Action item: Your answer should be the lines below from the one with "https://www.avast.com/fr-be/free-mac-security" to the one with "https://fr.malwarebytes.com/", both included, given again exactly and with nothing added.

[Start of section]

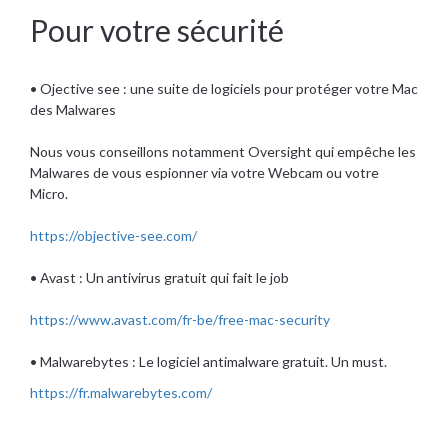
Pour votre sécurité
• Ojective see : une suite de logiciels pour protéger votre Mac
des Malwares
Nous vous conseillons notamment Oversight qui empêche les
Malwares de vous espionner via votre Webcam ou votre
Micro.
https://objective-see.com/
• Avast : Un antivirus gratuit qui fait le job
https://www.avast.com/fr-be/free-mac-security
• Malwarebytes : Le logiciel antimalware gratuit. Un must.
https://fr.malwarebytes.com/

[End of section]
[Start of section]

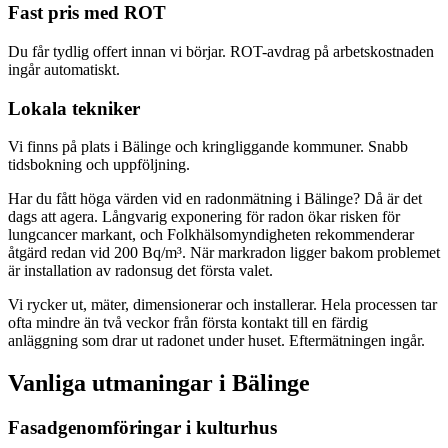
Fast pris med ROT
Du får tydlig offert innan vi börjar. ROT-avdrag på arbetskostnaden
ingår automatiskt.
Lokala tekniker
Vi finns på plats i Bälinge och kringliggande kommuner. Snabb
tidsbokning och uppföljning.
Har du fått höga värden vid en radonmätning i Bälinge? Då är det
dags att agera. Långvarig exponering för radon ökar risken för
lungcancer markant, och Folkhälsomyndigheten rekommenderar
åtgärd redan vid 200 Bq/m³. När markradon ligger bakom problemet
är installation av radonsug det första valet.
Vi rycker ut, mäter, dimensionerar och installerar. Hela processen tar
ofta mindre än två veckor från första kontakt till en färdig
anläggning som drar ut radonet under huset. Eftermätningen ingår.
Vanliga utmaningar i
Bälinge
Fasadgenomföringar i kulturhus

[End of section]
[Start of section]

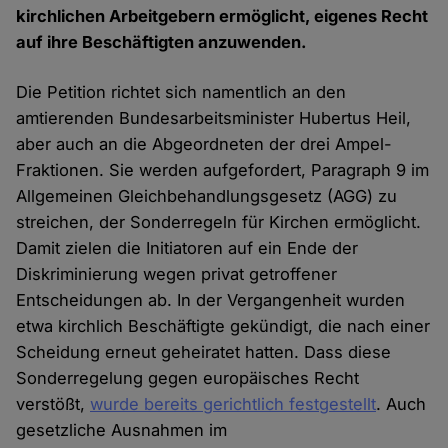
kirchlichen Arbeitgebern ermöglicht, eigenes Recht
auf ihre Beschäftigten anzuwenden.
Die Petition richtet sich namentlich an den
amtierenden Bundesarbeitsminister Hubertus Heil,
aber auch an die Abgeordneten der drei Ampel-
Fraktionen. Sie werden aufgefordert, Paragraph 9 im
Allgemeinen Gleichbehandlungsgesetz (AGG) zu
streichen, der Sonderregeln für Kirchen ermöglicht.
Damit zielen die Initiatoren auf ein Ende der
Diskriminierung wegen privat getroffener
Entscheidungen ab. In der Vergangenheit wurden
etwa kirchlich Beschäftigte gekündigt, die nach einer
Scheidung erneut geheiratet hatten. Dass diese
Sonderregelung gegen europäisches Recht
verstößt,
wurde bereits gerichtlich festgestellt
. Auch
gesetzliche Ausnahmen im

[End of section]

Answer for the task:
https://www.avast.com/fr-be/free-mac-security
• Malwarebytes : Le logiciel antimalware gratuit. Un must.
https://fr.malwarebytes.com/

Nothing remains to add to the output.